Pour autant, PHR et Evolupharm, qui ont leurs propres gammes de génériques, sont prêts à répondre à des appels d’offres si la France mettait en œuvre un tel système. « Notre gamme est portée par le leader mondial Teva. Si, demain, nos adhérents sont confrontés à cette problématique, ils disposeront d’une molécule qu’ils pourront délivrer, observe Lucien Bennatan. Nous aurons une indépendance financière qui permettra au groupement de mettre en place les services. C’est pourquoi on attache de l’importance au développement de PHR Lab. » Pascal Geffray tient un discours semblable : « Avoir une gamme, EvoluGen, et des AMM à notre nom nous permet de rester maître d’œuvre. La mise en œuvre de contrats d’achat est envisageable si les volumes augmentent. Nous avons les moyens de le faire. »
L’ESSENTIEL
• L’Assurance maladie estime que les prix des génériques devraient être plus bas en France.
• Selon ses calculs, les prix moyens de 74 molécules sont les plus élevés d’Europe, à l’exception de la Suisse.
• Le modèle anglais semble plus optimal que le modèle français.
• Les groupements envisageraient une négociation des prix avec les industriels à condition que le marché du générique se développe en France.
Servier accusé d’entrave aux génériques
Le laboratoire Servier a annoncé début septembre qu’il arrêtait à partir du 1er novembre la commercialisation de Diamicron 30 mg, spécialité de référence du groupe générique « gliclazide 30 mg ». Le groupe PHR dénonce l’utilisation d’« un nouveau subterfuge pour contourner la loi à des fins uniquement mercantiles » et reproche au laboratoire du princeps de « protéger ses revenus en décollant les prescriptions vers le Diamicron 60 mg » dont le brevet n’est pas encore arrivé à échéance.

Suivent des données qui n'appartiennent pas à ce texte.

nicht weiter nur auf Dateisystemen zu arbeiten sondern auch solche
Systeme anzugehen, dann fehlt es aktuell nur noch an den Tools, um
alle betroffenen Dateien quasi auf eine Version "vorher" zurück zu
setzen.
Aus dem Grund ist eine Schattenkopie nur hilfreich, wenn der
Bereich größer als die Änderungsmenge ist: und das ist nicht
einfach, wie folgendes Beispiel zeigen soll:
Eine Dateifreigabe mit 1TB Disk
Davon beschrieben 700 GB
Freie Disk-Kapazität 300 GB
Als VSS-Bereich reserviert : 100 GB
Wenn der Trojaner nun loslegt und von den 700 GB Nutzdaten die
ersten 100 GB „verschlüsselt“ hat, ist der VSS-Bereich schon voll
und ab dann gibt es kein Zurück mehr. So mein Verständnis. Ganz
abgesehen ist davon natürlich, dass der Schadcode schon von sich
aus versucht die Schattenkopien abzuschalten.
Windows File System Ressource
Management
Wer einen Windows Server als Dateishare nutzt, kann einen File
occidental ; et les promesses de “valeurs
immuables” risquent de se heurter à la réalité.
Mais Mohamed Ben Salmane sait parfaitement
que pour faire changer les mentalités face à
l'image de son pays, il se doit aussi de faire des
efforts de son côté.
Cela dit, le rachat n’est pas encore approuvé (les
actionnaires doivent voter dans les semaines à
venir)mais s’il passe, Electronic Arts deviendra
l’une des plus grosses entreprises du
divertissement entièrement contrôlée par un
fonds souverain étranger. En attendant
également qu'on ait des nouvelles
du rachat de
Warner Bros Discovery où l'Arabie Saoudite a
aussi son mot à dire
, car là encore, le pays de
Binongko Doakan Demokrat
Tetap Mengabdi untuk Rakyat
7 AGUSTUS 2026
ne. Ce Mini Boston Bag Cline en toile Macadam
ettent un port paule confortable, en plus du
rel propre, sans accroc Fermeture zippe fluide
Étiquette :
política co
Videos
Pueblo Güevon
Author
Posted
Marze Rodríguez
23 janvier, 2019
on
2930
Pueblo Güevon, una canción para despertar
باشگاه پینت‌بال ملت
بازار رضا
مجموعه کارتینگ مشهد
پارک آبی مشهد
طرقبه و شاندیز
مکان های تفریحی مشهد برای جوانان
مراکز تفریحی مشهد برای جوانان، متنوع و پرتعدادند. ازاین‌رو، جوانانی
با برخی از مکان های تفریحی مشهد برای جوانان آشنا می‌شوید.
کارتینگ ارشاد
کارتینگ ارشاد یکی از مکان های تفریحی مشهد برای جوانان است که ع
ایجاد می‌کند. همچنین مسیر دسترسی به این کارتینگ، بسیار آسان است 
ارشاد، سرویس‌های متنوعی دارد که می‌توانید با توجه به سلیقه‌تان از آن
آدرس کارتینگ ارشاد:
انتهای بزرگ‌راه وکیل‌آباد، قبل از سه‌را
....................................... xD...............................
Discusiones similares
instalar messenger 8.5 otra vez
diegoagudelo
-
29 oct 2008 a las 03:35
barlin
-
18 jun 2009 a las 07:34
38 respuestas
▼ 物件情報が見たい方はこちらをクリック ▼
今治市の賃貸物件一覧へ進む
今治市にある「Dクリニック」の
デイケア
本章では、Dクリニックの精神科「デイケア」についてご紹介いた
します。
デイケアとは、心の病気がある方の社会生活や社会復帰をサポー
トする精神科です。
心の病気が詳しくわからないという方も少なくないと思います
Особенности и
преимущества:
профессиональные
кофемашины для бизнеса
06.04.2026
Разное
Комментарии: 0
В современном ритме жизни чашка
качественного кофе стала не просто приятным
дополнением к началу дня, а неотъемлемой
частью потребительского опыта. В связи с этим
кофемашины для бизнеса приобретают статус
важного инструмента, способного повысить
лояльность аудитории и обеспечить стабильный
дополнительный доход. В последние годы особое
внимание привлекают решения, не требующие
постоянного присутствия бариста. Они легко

En effet, comment, au comptoir, peut-on délivrer un générique dosé à 30 mg de gliclazide si le médecin prescrit du Diamicron 60 mg ? Dans ce cas, la substitution n’est pas autorisée… Et, de fait, les économies pour l’assurance maladie sont moindres !
Véronique Pungier
POLÉMIQUE SUR LES CHIFFRES
Pour effectuer ses calculs de prix moyens, l’Assurance maladie a pondéré les résultats par les volumes des 74 molécules.

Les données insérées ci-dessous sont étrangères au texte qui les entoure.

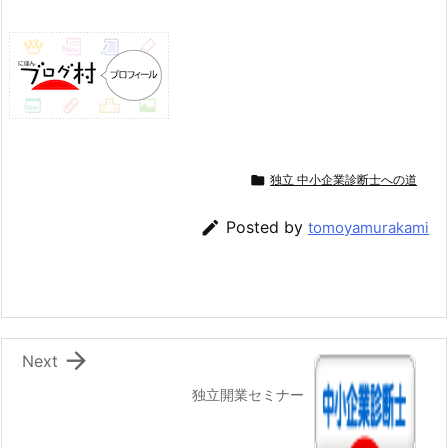

独立 中小企業診断士への道

Posted by
tomoyamurakami

Next
独立開業セミナー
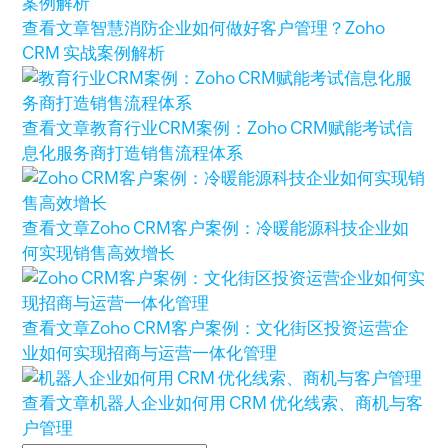
查看文章
智慧消防企业如何做好客户管理？Zoho
CRM 实战案例解析
查看文章
教育行业CRM案例：Zoho CRM赋能考试信
息化服务商打造销售流程体系
查看文章
Zoho CRM客户案例：冷暖能源科技企业如
何实现销售高效增长
查看文章
Zoho CRM客户案例：文化街区投资运营企
业如何实现招商与运营一体化管理
查看文章
机器人企业如何用 CRM 优化线索、商机与客
户管理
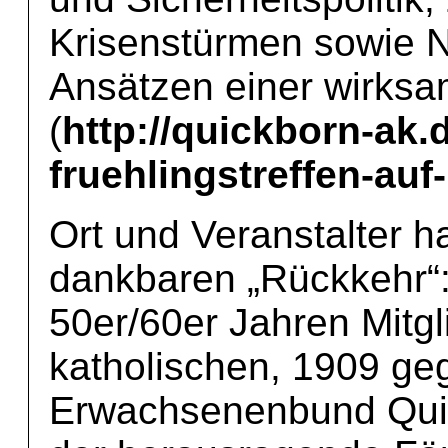
Krisenstürmen sowie 
Ansätzen einer wirksa
(
http://quickborn-ak
fruehlingstreffen-auf
Ort und Veranstalter h
dankbaren „Rückkehr“: 
50er/60er Jahren Mitg
katholischen, 1909 ge
Erwachsenenbund Quic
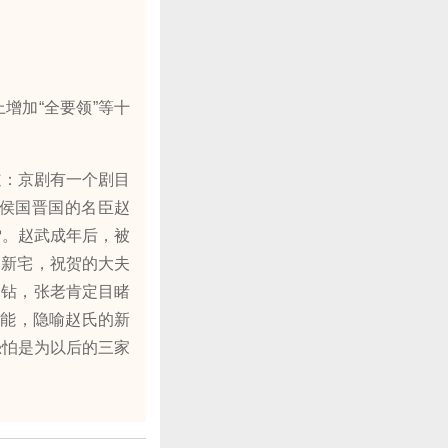
加“全要领”等十
道：京剧有一个剧目
侯国晋国的名臣赵
雪。赵武成年后，被
建新宅，祝贺的大夫
刁钻，张老肯定目睹
功能，隐喻赵氏的新
恐怕是为以后的三家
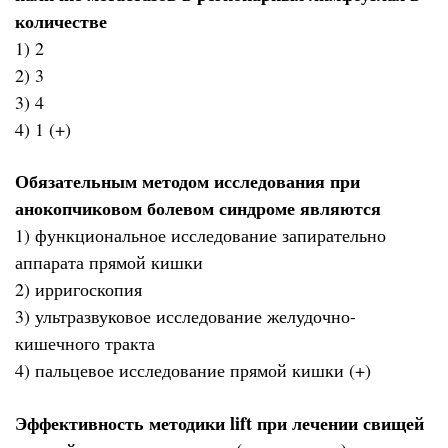
количестве
1) 2
2) 3
3) 4
4) 1 (+)
Обязательным методом исследования при
анокопчиковом болевом синдроме являются
1) функциональное исследование запирательно
аппарата прямой кишки
2) ирригоскопия
3) ультразвуковое исследование желудочно-
кишечного тракта
4) пальцевое исследование прямой кишки (+)
Эффективность методики lift при лечении свищей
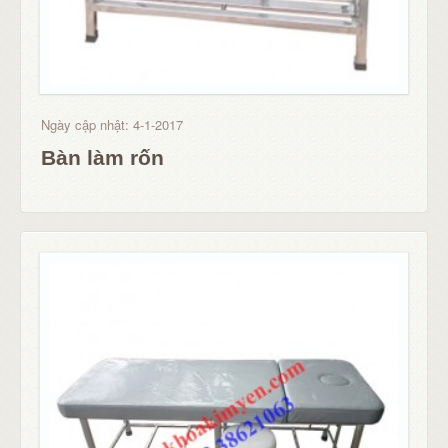
Ngày cập nhật: 4-1-2017
Bàn làm rốn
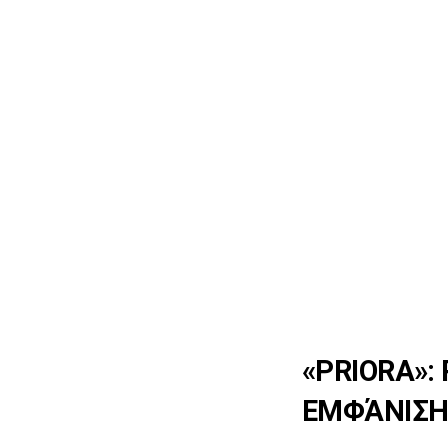
«PRIORA»:
ΕΜΦΆΝΙΣ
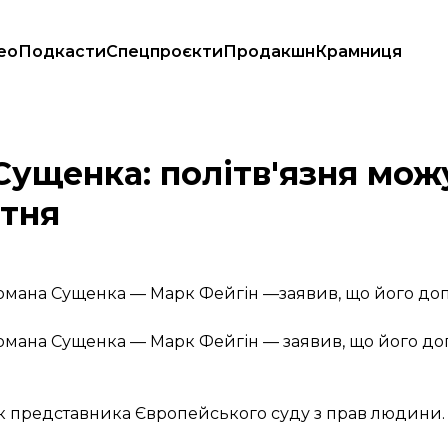
ео
Подкасти
Спецпроєкти
Продакшн
Крамниця
ЗО 8 жовтня
Сущенка: політв'язня мож
втня
Романа Сущенка — Марк Фейгін —заявив, що його доп
омана Сущенка — Марк Фейгін — заявив, що його до
к представника Європейського суду з прав людини.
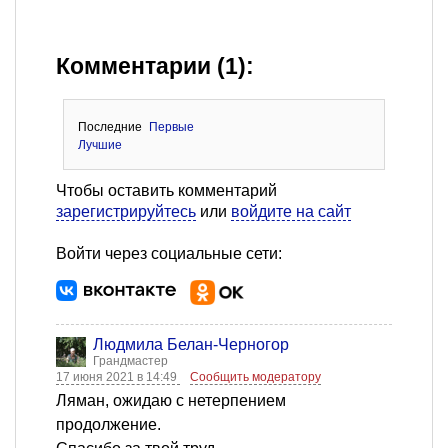
Комментарии (1):
Последние
Первые
Лучшие
Чтобы оставить комментарий
зарегистрируйтесь
или
войдите на сайт
Войти через социальные сети:
Людмила Белан-Черногор
Грандмастер
17 июня 2021 в 14:49
Сообщить модератору
Ляман, ожидаю с нетерпением
продолжение.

Le Gemme conteste la méthodologie utilisée. Selon lui, sur les 74 molécules de l’étude, seule une trentaine est vendue dans les pays cités. La pondération par les volumes est biaisée par la posologie propre à chaque pays.
Le Gemme avait présenté en mars 2011 une étude économétrique tenant compte des paniers de chaque pays : les prix français étaient inférieurs de 14 % par rapport aux prix européens (0,18 € contre 0,21 €).